> **Version difference data**:
··········

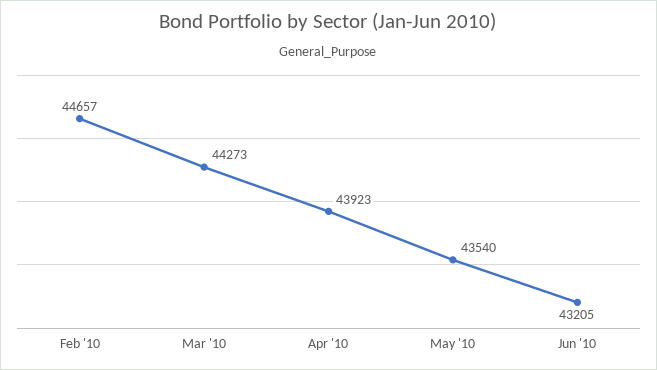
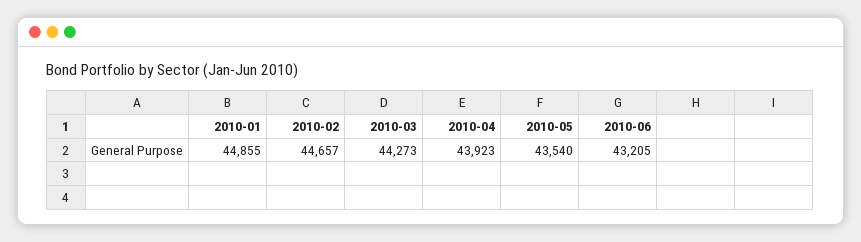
  {
    "Feb '10": 44657,
    "Mar '10": 44273,
    "Apr '10": 43923,
    "May '10": 43540,
-   "Jun '10": 43205
+   "Jun '10": 43205,
+   "2010-01": 44855
  }

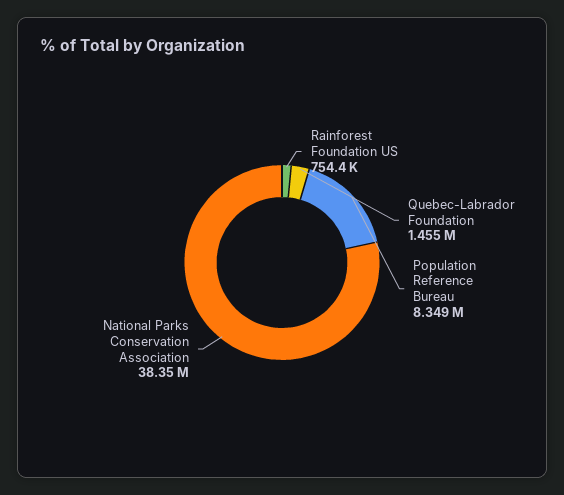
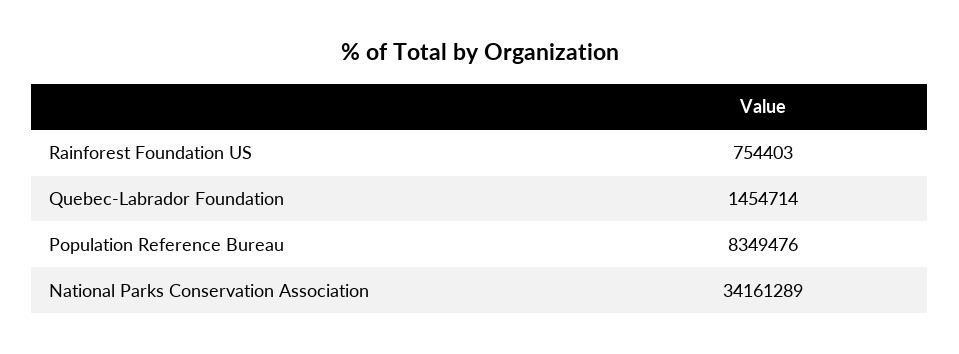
  {
    "Rainforest Foundation US": 754403,
    "Quebec-Labrador Foundation": 1454714,
    "Population Reference Bureau": 8349476,
-   "National Parks Conservation Association": 38350000
+   "National Parks Conservation Association": 34161289
  }

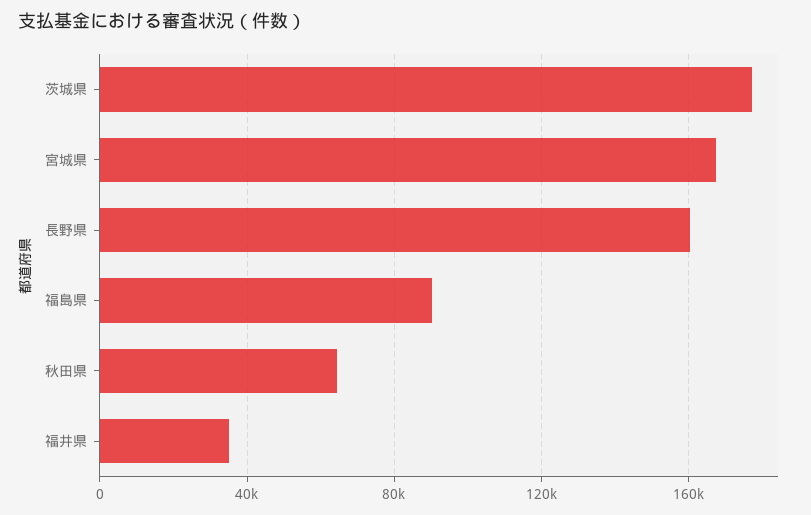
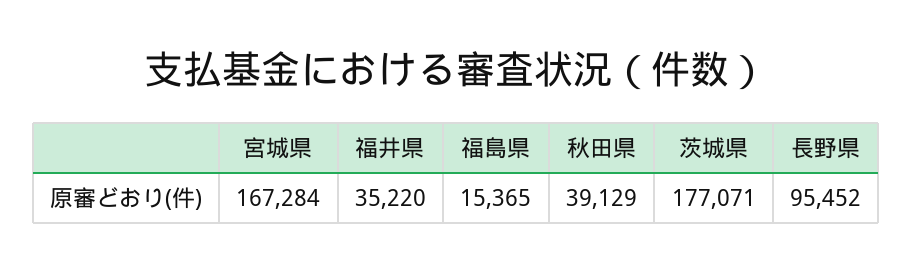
  {
    "茨城県": 177071,
    "宮城県": 167284,
-   "長野県": 160000,
+   "長野県": 95452,
-   "福島県": 90000,
+   "福島県": 15365,
-   "秋田県": 65000,
+   "秋田県": 39129,
    "福井県": 35220
  }

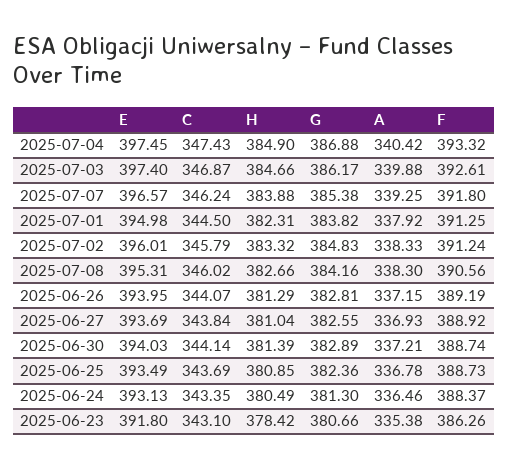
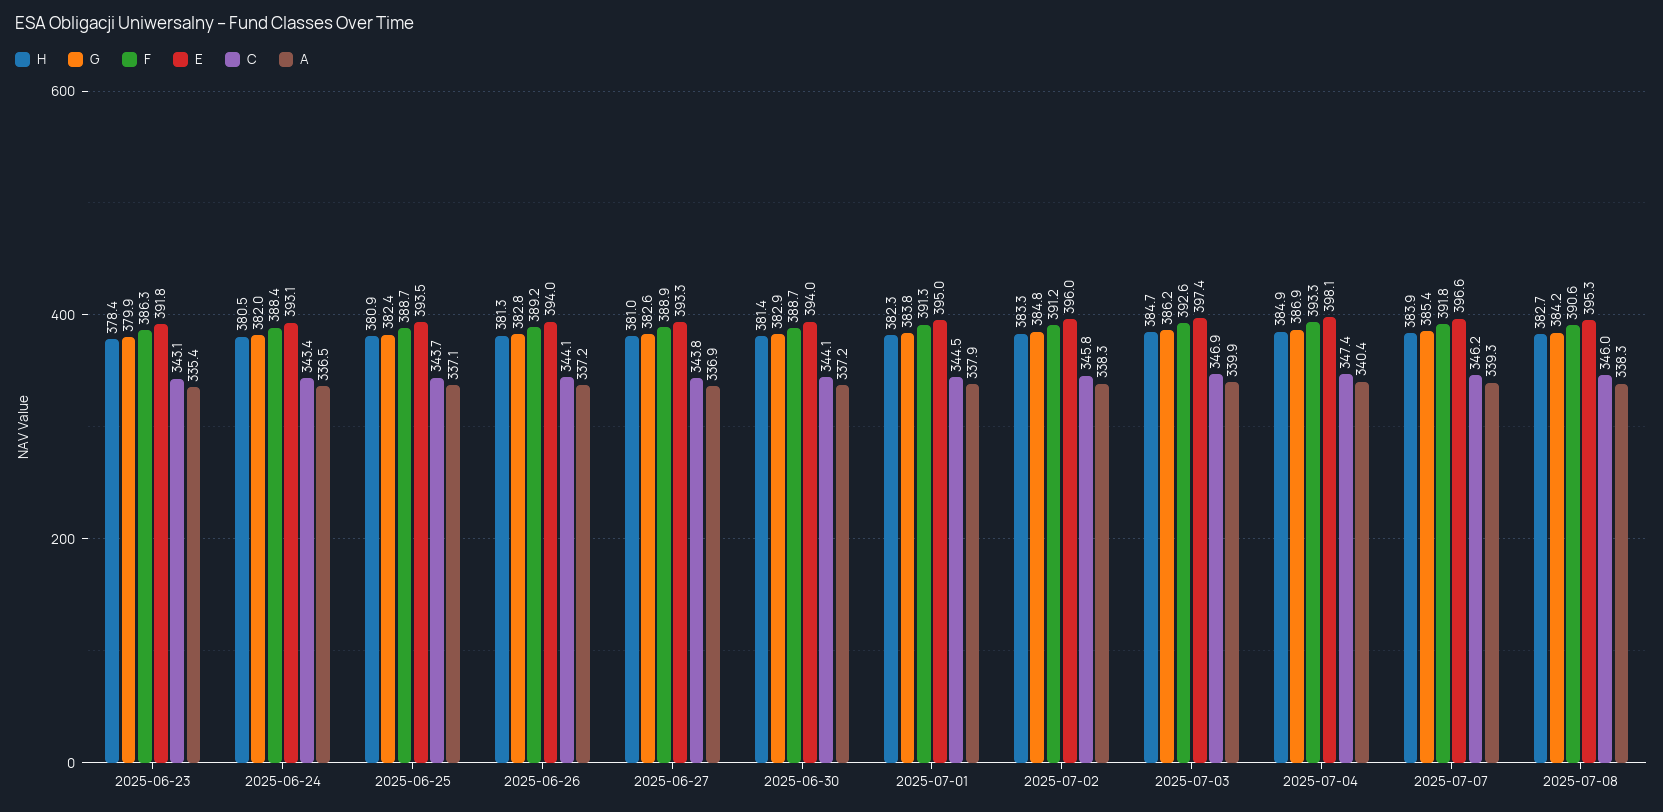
  {
    "E": {
-     "2025-07-04": 397.45,
+     "2025-07-04": 398.1,
      "2025-07-03": 397.4,
      "2025-07-07": 396.57,
      "2025-07-01": 394.98,
      "2025-07-02": 396.01,
      "2025-07-08": 395.31,
      "2025-06-26": 393.95,
-     "2025-06-27": 393.69,
+     "2025-06-27": 393.3,
      "2025-06-30": 394.03,
      "2025-06-25": 393.49,
      "2025-06-24": 393.13,
      "2025-06-23": 391.8
    },
    "C": {
      "2025-07-04": 347.43,
      "2025-07-03": 346.87,
      "2025-07-07": 346.24,
      "2025-07-01": 344.5,
      "2025-07-02": 345.79,
      "2025-07-08": 346.02,
      "2025-06-26": 344.07,
      "2025-06-27": 343.84,
      "2025-06-30": 344.14,
      "2025-06-25": 343.69,
      "2025-06-24": 343.35,
      "2025-06-23": 343.1
    },
    "H": {
      "2025-07-04": 384.9,
      "2025-07-03": 384.66,
      "2025-07-07": 383.88,
      "2025-07-01": 382.31,
      "2025-07-02": 383.32,
      "2025-07-08": 382.66,
      "2025-06-26": 381.29,
      "2025-06-27": 381.04,
      "2025-06-30": 381.39,
      "2025-06-25": 380.85,
      "2025-06-24": 380.49,
      "2025-06-23": 378.42
    },
    "G": {
      "2025-07-04": 386.88,
      "2025-07-03": 386.17,
      "2025-07-07": 385.38,
      "2025-07-01": 383.82,
      "2025-07-02": 384.83,
      "2025-07-08": 384.16,
      "2025-06-26": 382.81,
      "2025-06-27": 382.55,
      "2025-06-30": 382.89,
      "2025-06-25": 382.36,
-     "2025-06-24": 381.3,
+     "2025-06-24": 382,
-     "2025-06-23": 380.66
+     "2025-06-23": 379.9
    },
    "A": {
      "2025-07-04": 340.42,
      "2025-07-03": 339.88,
      "2025-07-07": 339.25,
      "2025-07-01": 337.92,
      "2025-07-02": 338.33,
      "2025-07-08": 338.3,
      "2025-06-26": 337.15,
      "2025-06-27": 336.93,
      "2025-06-30": 337.21,
-     "2025-06-25": 336.78,
+     "2025-06-25": 337.1,
      "2025-06-24": 336.46,
      "2025-06-23": 335.38
    },
    "F": {
      "2025-07-04": 393.32,
      "2025-07-03": 392.61,
      "2025-07-07": 391.8,
      "2025-07-01": 391.25,
      "2025-07-02": 391.24,
      "2025-07-08": 390.56,
      "2025-06-26": 389.19,
      "2025-06-27": 388.92,
      "2025-06-30": 388.74,
      "2025-06-25": 388.73,
      "2025-06-24": 388.37,
      "2025-06-23": 386.26
    }
  }

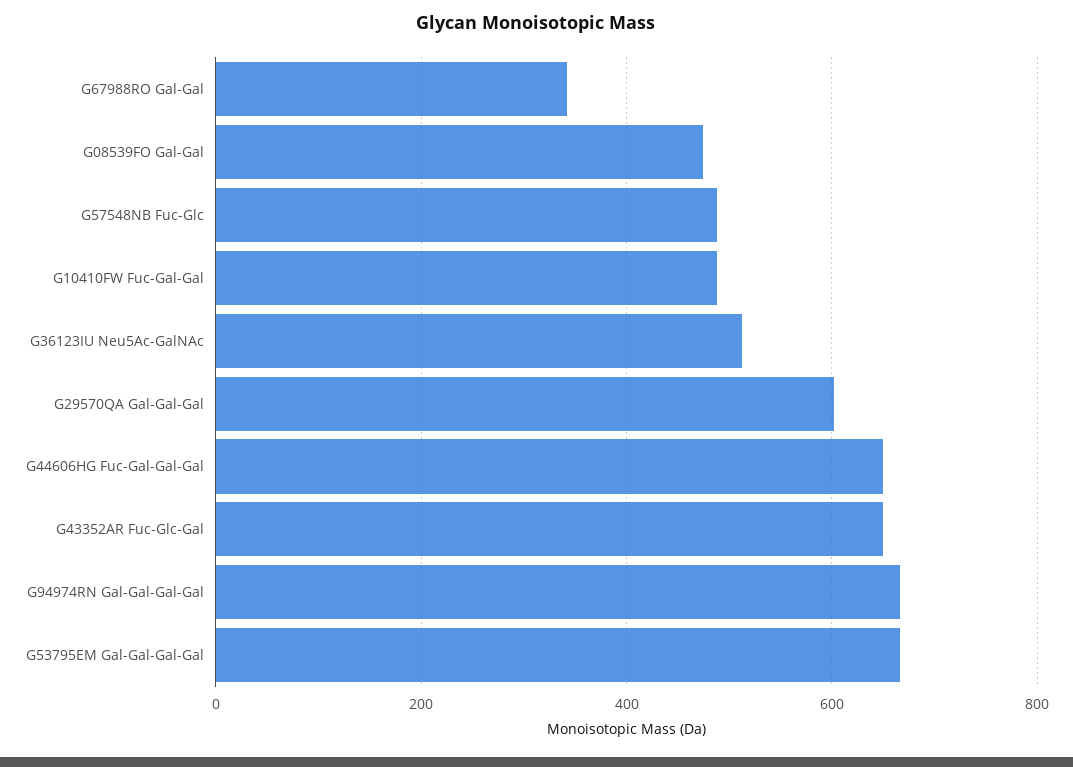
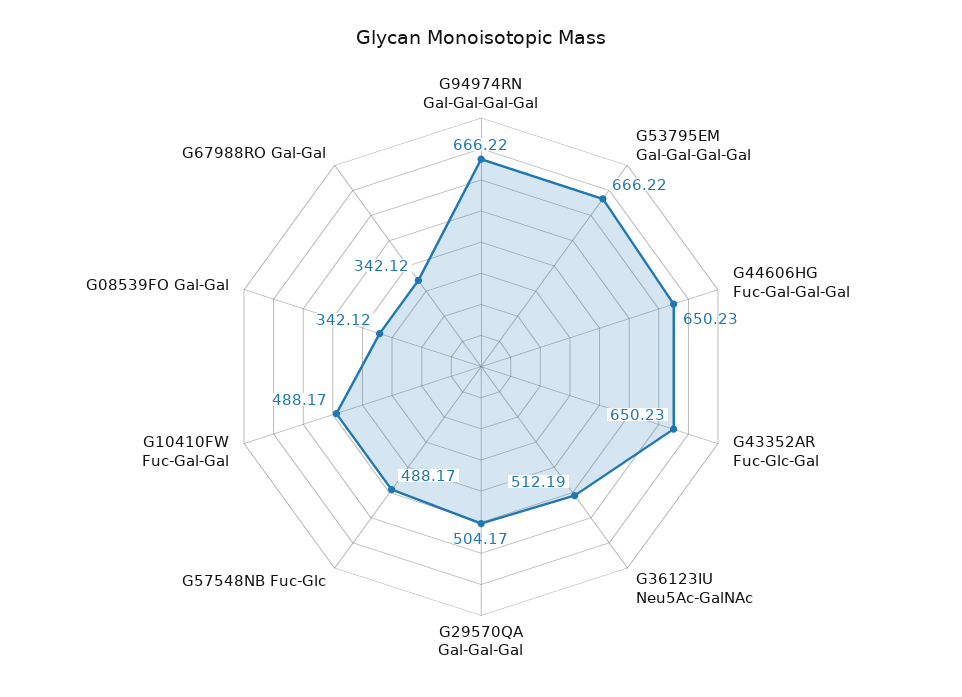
  {
    "G67988RO Gal-Gal": 342.12,
-   "G08539FO Gal-Gal": 480,
+   "G08539FO Gal-Gal": 342.12,
    "G57548NB Fuc-Glc": 488.17,
    "G10410FW Fuc-Gal-Gal": 488.17,
    "G36123IU Neu5Ac-GalNAc": 512.19,
-   "G29570QA Gal-Gal-Gal": 600,
+   "G29570QA Gal-Gal-Gal": 504.17,
    "G44606HG Fuc-Gal-Gal-Gal": 650.23,
    "G43352AR Fuc-Glc-Gal": 650.23,
    "G94974RN Gal-Gal-Gal-Gal": 666.22,
    "G53795EM Gal-Gal-Gal-Gal": 666.22
  }

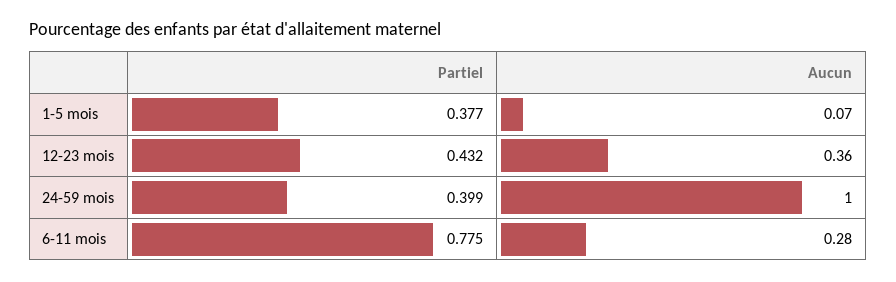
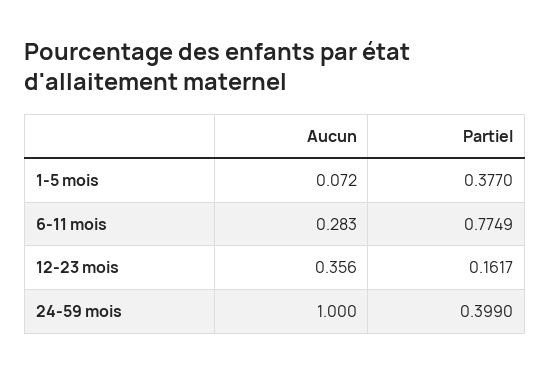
  {
    "Partiel": {
      "1-5 mois": 0.377,
-     "12-23 mois": 0.432,
+     "12-23 mois": 0.1617,
      "24-59 mois": 0.399,
      "6-11 mois": 0.7749
    },
    "Aucun": {
      "1-5 mois": 0.072,
      "12-23 mois": 0.356,
      "24-59 mois": 1,
      "6-11 mois": 0.283
    }
  }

··········

> **Problem description**: Filter the records for lines containing the word "Foundation" and copy each one.

> **The completed task**:
    "Rainforest Foundation US": 754403,
    "Quebec-Labrador Foundation": 1454714,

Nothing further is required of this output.